State officials tentatively agreed Thursday to pay at least $80 million to Merrill Lynch in order to scrap a much-criticized loan agreement.
The payment, which hinges on the state ending litigation with the financial management giant, would allow the state to rework debt incurred to put the Superdome back into commerce after Hurricane Katrina.
“We’ve looked at this deal. It’s not a perfect deal. But we have a mess here, and this will clean it up,” State Treasurer John Kennedy said during a meeting of the State Bond Commission.
At issue is a financial snarl that the Louisiana Stadium and Exposition District became entangled in after the 2005 storm.
The district, which manages what is now called the Mercedes-Benz Superdome, borrowed about $300 million to refund $195 million in existing debt, repair storm damage and generate cash. The bulk of the borrowing was done through auction rate bonds, which offered a cheaper, but volatile, interest rate.
Auction rate bonds, or loans, are sold every seven days to investors, resulting in a frequent change of the interest rate on the borrowing.
The state’s problem wasn’t the fluctuating interest rate but the collapse of the high-risk housing market, which created financial problems for investors and made them reluctant to bid on auction rate bonds. That reluctance triggered a default to a 12 percent interest rate that was supposed to be a worst-case scenario backstop.
Suddenly, the Louisiana Stadium and Exposition District was paying $60,000 a day in interest.
The state swooped in and bought the bonds. A lawsuit was filed against Merrill Lynch for allegedly misleading the state about the stability of the auction rate bond market.
Kennedy said Thursday that former Gov. Kathleen Blanco insisted on the auction rate bonds that resulted in the state paying the 12 percent interest rate.

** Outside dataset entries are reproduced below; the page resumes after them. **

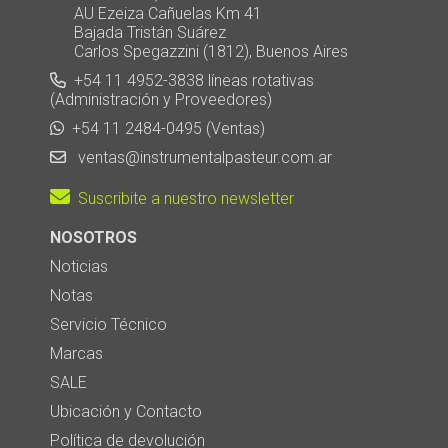
AU Ezeiza Cañuelas Km 41
Bajada Tristán Suárez
Carlos Spegazzini (1812), Buenos Aires
+54 11 4952-3838 líneas rotativas
(Administración y Proveedores)
+54 11 2484-0495 (Ventas)
ventas@instrumentalpasteur.com.ar
Suscribite a nuestro newsletter
NOSOTROS
Noticias
Notas
Servicio Técnico
Marcas
SALE
Ubicación y Contacto
Política de devolución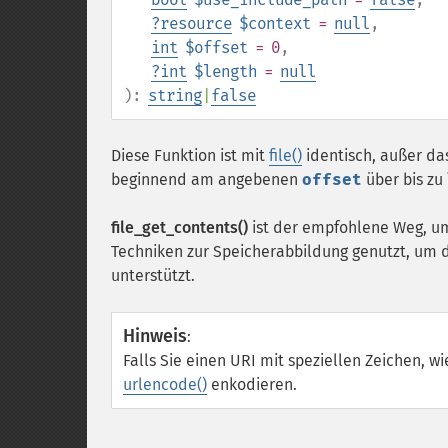
?
resource
$context
=
null
,
int
$offset
= 0
,
?
int
$length
=
null
):
string
|
false
Diese Funktion ist mit
file()
identisch, außer da
beginnend am angebenen
offset
über bis zu
file_get_contents()
ist der empfohlene Weg, um 
Techniken zur Speicherabbildung genutzt, um d
unterstützt.
Hinweis
:
Falls Sie einen URI mit speziellen Zeichen, w
urlencode()
enkodieren.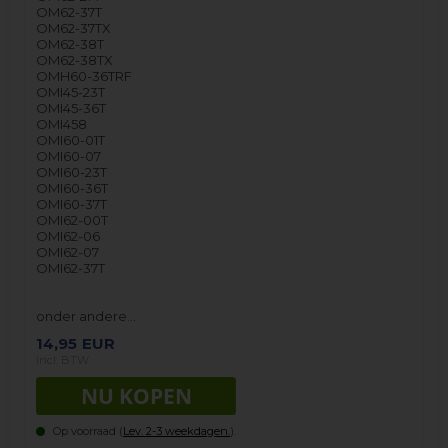
OM62-37T
OM62-37TX
OM62-38T
OM62-38TX
OMH60-36TRF
OMI45-23T
OMI45-36T
OMI458
OMI60-01T
OMI60-07
OMI60-23T
OMI60-36T
OMI60-37T
OMI62-00T
OMI62-06
OMI62-07
OMI62-37T
onder andere…
14,95
EUR
incl. BTW
Op voorraad (
Lev. 2-3 weekdagen.
).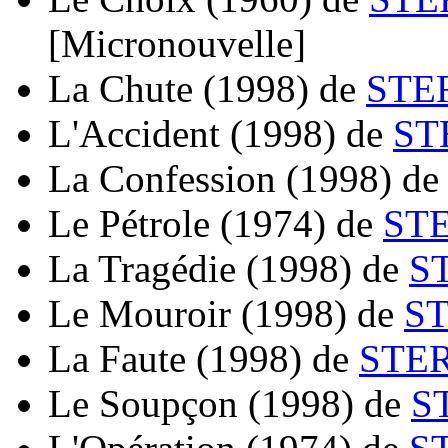
[Micronouvelle]
La Chute
(1998)
de
STE
L'Accident
(1998)
de
ST
La Confession
(1998)
d
Le Pétrole
(1974)
de
STE
La Tragédie
(1998)
de
S
Le Mouroir
(1998)
de
ST
La Faute
(1998)
de
STER
Le Soupçon
(1998)
de
S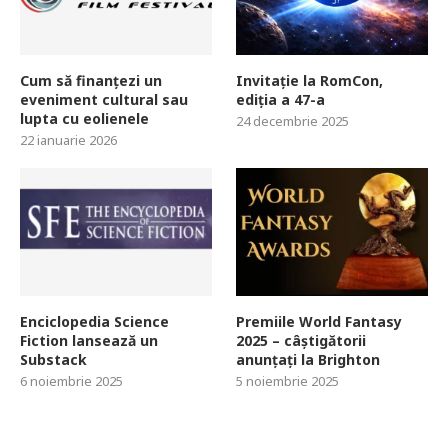
Cum să finanțezi un
Invitație la RomCon,
eveniment cultural sau
ediția a 47-a
lupta cu eolienele
24 decembrie 2025
22 ianuarie 2026
Enciclopedia Science
Premiile World Fantasy
Fiction lansează un
2025 – câștigătorii
Substack
anunțați la Brighton
6 noiembrie 2025
5 noiembrie 2025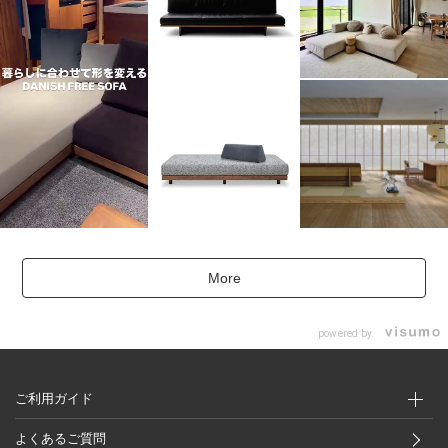
More
powered by
ご利用ガイド
よくあるご質問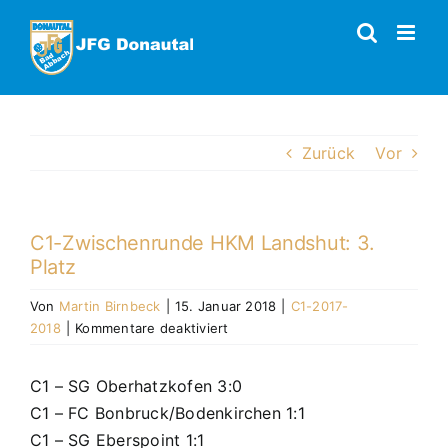
Zum
Inhalt
springen
Zurück
Vor
C1-Zwischenrunde HKM Landshut: 3.
Platz
Von
Martin Birnbeck
|
15. Januar 2018
|
C1-2017-
für
2018
|
Kommentare deaktiviert
C1-
Zwischenrunde
C1 – SG Oberhatzkofen 3:0
HKM
C1 – FC Bonbruck/Bodenkirchen 1:1
Landshut:
3.
C1 – SG Eberspoint 1:1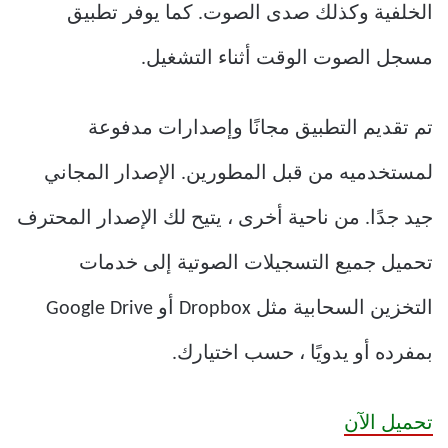
الخلفية وكذلك صدى الصوت.
كما يوفر تطبيق
مسجل الصوت الوقت أثناء التشغيل.
تم تقديم التطبيق مجانًا وإصدارات مدفوعة
لمستخدميه من قبل المطورين.
الإصدار المجاني
جيد جدًا.
من ناحية أخرى ، يتيح لك الإصدار المحترف
تحميل جميع التسجيلات الصوتية إلى خدمات
التخزين السحابية مثل Dropbox أو Google Drive
بمفرده أو يدويًا ، حسب اختيارك.
تحميل الآن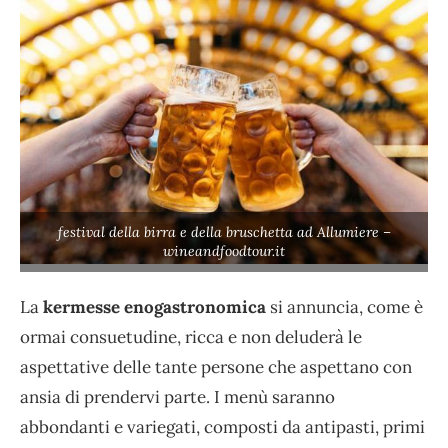
festival della birra e della bruschetta ad Allumiere –
wineandfoodtour.it
La
kermesse enogastronomica
si annuncia, come è
ormai consuetudine, ricca e non deluderà le
aspettative delle tante persone che aspettano con
ansia di prendervi parte. I menù saranno
abbondanti e variegati, composti da antipasti, primi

Because of the problems with the auction rate bond market, the Internal Revenue Service allowed municipalities to buy back bonds without them being taxable. The tax exemption expires at the end of this year.
“We’ve got to do something by the end of the year,” Kennedy said. “(Or) we will own them forever.”
Through up to $450 million in revenue refunding bonds, debt payments will be limited in the future, the tax exempt status will be retained and a fixed interest rate will be locked in, said Whit Kling, director of the State Bond Commission.
Attorney Meredith Hathorne said the bond issue includes a refinancing of the $238 million in bonds owned by the state and $55 million in bonds owned by Merrill Lynch. She said the issue also includes an $80 million to $90 million termination fee to Merrill Lynch.
Senate President John Alario, R-Westwego, said the termination fee is akin to what the state would have paid in interest if the arrangement were not changed.
Kennedy said approval of the $450 million bond issue is just preliminary. The litigation with Merrill Lynch must be settled before more details can be revealed, he said.
The court battle is playing out in New York, where part of the case is under appeal.
“This was a bad deal ... We have lost our rear end on this,” Kennedy said.